Des start-up, souvent à but non lucratif, sont lancées par les journalistes qui ont quitté dans « anciens » journaux, et des initiatives naissent au sein des universités. Et les auteurs de citer le Voice of San Diego, un journal local uniquement accessible en ligne, né de l’insatisfaction d’un homme d’affaires du coin, Buzz Wooley, vis-à-vis du traitement de l’actualité par l’ Union-Tribune’s. Avec seulement 100 000 visiteurs uniques par mois, l’audience du site reste modeste. Mais ce nouveau média s’est illustré par des scoops -sur des fraudes locales, des statistiques truquées sur la criminalité…- qui ont débouché sur des réformes et des procès.

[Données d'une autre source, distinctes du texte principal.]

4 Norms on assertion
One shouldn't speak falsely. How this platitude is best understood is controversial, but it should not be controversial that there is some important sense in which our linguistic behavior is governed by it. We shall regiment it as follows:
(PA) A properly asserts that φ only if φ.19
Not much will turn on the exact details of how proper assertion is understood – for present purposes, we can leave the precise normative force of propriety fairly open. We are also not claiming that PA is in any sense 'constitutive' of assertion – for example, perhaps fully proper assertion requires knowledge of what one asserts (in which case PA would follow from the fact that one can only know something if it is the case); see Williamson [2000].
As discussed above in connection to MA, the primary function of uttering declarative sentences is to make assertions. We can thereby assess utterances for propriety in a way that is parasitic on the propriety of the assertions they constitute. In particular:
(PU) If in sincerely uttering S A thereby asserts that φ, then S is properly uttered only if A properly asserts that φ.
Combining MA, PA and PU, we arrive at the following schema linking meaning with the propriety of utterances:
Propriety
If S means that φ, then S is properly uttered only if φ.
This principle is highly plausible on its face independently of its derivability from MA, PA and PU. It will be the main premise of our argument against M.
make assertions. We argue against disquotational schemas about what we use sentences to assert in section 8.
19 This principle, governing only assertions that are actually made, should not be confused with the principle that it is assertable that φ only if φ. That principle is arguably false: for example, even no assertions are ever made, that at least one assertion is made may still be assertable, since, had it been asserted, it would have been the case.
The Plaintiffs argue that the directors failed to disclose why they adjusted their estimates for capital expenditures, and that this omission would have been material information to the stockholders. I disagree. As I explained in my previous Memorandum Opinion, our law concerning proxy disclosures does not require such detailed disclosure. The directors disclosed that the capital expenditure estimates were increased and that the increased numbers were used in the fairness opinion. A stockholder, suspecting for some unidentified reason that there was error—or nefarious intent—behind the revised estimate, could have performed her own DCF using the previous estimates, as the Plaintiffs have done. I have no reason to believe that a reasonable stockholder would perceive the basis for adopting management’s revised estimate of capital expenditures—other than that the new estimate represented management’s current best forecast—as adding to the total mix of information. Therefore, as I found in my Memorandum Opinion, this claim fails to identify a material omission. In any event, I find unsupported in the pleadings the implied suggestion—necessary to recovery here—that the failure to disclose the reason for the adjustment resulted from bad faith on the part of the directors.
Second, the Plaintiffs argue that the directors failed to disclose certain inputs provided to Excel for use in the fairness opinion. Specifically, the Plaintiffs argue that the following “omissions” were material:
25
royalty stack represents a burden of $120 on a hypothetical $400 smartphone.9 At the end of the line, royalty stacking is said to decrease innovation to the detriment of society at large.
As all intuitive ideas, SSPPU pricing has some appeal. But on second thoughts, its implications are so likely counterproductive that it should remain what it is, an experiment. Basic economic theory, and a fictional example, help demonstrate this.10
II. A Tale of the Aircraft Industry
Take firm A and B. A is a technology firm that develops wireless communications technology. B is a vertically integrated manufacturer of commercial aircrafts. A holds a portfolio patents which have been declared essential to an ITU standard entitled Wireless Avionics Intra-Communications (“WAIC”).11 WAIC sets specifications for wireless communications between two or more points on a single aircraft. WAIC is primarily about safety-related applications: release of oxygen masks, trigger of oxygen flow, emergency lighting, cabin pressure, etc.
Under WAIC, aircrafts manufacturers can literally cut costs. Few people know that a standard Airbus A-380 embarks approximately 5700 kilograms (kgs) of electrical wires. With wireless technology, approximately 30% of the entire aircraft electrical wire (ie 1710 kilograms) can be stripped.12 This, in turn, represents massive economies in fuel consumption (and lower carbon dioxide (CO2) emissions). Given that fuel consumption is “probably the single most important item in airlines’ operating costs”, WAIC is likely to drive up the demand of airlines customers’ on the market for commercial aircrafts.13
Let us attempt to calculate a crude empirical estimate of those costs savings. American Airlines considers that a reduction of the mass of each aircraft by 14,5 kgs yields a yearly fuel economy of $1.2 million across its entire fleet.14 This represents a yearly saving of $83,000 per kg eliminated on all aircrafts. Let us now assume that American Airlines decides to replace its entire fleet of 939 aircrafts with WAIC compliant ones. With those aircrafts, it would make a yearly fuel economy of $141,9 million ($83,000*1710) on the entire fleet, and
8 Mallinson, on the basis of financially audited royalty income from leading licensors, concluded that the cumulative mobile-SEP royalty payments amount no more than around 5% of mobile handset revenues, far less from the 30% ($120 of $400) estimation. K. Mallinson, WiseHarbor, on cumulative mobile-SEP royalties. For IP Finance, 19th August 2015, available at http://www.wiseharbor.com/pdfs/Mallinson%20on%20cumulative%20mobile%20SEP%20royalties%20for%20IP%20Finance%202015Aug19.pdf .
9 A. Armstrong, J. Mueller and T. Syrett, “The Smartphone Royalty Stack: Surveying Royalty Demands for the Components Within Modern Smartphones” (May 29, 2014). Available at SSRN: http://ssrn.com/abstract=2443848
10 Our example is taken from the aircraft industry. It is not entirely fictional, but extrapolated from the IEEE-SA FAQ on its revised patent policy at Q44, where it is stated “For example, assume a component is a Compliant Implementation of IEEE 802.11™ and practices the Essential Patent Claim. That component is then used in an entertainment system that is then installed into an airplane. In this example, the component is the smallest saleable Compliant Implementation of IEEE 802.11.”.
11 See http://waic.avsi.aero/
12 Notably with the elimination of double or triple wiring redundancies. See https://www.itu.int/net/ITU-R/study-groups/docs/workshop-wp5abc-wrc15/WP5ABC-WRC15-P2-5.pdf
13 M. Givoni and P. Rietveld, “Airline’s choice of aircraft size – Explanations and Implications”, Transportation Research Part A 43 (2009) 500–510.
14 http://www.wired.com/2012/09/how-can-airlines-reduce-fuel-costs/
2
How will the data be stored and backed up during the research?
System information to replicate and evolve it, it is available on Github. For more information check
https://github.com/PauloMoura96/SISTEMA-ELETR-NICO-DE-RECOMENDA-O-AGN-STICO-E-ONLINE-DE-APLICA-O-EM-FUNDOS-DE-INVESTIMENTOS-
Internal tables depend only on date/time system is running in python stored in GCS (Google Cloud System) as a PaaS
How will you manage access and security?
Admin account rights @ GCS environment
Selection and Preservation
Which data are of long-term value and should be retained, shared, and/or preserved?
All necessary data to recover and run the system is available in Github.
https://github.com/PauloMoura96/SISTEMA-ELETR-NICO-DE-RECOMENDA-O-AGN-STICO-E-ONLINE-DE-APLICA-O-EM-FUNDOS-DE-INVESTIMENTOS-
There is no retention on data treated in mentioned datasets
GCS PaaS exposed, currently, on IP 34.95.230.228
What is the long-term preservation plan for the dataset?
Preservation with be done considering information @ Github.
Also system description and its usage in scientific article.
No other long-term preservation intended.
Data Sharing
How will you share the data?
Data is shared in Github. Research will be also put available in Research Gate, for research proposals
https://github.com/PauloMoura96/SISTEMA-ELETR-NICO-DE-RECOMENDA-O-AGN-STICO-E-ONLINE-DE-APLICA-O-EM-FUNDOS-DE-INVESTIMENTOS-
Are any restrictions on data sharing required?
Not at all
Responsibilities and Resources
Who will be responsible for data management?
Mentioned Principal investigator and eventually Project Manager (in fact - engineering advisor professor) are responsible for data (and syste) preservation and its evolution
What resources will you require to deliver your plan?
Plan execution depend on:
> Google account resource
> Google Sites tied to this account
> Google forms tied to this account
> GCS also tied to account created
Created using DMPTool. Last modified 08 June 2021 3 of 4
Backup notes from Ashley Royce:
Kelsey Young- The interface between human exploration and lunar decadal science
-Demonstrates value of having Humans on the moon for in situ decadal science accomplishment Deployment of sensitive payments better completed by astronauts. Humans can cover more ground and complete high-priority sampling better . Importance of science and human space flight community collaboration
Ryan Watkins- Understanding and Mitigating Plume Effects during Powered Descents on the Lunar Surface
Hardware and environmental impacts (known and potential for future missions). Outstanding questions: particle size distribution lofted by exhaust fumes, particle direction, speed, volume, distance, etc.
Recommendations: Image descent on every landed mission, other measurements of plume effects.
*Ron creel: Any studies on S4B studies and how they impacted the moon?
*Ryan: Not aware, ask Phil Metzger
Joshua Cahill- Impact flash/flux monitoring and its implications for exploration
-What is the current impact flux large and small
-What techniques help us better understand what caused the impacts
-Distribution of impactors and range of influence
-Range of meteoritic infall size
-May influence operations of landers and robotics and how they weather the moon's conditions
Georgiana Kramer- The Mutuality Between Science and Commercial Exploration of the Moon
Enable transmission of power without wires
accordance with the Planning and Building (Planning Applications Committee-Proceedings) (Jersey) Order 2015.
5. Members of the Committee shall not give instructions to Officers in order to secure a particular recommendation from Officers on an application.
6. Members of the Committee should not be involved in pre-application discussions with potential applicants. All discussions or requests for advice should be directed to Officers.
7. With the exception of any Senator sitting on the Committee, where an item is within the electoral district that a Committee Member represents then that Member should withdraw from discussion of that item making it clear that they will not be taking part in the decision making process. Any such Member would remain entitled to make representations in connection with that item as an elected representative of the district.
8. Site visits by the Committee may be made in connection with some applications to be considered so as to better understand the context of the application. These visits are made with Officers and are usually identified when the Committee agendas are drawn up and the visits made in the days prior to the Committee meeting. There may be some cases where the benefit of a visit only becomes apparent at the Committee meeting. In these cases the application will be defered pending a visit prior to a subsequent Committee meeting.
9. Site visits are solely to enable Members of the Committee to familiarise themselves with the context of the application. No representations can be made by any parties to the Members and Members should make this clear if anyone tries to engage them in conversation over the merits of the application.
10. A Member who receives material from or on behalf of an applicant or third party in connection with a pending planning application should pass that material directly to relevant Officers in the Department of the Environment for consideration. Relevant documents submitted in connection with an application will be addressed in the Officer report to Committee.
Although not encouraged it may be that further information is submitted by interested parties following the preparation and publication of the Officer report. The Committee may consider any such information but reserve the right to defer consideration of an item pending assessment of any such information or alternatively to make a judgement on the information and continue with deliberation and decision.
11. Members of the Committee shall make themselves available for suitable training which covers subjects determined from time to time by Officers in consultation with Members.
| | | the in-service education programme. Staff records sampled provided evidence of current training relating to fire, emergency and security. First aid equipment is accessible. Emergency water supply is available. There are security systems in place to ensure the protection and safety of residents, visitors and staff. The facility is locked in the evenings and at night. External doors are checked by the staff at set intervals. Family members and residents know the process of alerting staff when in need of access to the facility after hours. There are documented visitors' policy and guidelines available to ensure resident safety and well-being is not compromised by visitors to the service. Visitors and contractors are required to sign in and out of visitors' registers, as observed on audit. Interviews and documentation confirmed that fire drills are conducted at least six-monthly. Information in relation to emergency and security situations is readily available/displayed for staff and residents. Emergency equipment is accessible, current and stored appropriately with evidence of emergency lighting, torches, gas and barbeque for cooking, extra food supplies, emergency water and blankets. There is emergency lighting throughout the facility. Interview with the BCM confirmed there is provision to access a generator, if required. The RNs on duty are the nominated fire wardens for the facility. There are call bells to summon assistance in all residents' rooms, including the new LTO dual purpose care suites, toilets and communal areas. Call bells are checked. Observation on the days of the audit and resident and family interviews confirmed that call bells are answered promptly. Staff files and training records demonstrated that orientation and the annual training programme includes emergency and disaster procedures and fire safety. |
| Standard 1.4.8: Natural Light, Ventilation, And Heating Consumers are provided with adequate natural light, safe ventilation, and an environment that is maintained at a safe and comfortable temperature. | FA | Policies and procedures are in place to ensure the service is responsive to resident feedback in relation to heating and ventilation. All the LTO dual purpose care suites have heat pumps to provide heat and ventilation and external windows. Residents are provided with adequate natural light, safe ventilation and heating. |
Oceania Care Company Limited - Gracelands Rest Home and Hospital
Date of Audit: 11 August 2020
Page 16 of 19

D’autres start-up expérimentent le « pro-am journalism », qui repose sur le mélange de contenus établis par les professionnels et par les amateurs. C’est le cas de ProPublica, qui a adjoint à sa quarantaine de journalistes un réseau de citoyens volontaires capables d’apporter leur expertise à certaines enquêtes.
Le site Politico est un autre exemple de belle réussite : ses 70 reporters se sont spécialisés dans le scoop intensif sur la vie politique au niveau national. Un peu comme si le Canard enchaîné s’était posé dans une marre 2.0 ! Le plus fort c’est que ce site dispose d’une édition papier et qu’il est financé non seulement par la pub mais aussi par les lobbys.